Era girata la voce di un gruppo interessato all’ingresso, con, tra gli altri, Nicola Colombo, figlio di Felice, presidente del Milan dal 1977 al 1980, insieme al cugino, entrambi facenti capo alla Cogefin di Bellusco, Michele Giambelli, dell’omonima impresa di costruzioni di Vimercate, fondata dal padre Valentino, presidente del Monza dal 1980 al 1999, Pierluigi Brivio, imprenditore multitsking di Arcore, Davide Erba, proprietario della Stonex Europe di Lissone e presidente della Fiammamonza dal 2011 al 2013 e Paolo Leonardo Di Nunno, titolare della Elettronica Video Games di Cormano e presidente del Seregno, ma le ultimissime informazioni non sono per nulla edificanti, a causa di alcune defezioni che avrebbero scoraggiato i promotori, pur entrati in contatto con l’ambiente, anche se in modo molto superficiale. C’è, poi, chi assicura di un’altra cordata lombarda, con alcuni brianzoli tra i partecipanti, interessata all’acquisizione, ma, anche in questo caso, non si ha evidenza di una intenzione precisa.
Insomma i giochi, anche se i tempi sono ristrettissimi, sono tutti da fare.
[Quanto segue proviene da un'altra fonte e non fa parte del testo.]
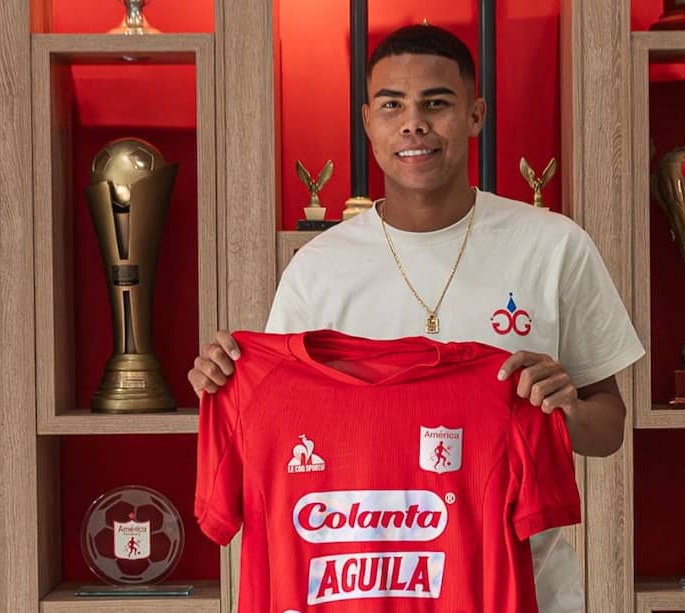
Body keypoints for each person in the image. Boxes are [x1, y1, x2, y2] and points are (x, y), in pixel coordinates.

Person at [188, 24, 644, 613]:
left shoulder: (555, 247)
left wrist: (566, 412)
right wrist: (225, 384)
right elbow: (278, 423)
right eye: (392, 106)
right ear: (367, 122)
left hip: (529, 592)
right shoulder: (318, 268)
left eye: (437, 103)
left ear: (475, 115)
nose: (414, 124)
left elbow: (609, 429)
Unica cosa certa, assicurata dai due curatori fallimentari, presenti al Brianteo per assistere alla tripletta più assist del giovane biancorosso Bernasconi (le altre reti per il Monza sono state segnate dal bomber Torri, la prima e dall’altro talentuoso brianzolo Pessina (autore di una doppietta), è che le tre aste previste in Tribunale (potrebbero, però, bastare anche solo una o due, come si augurano i tifosi di casa) avranno luogo entro il 25 giugno, con la prima addirittura intorno al 10.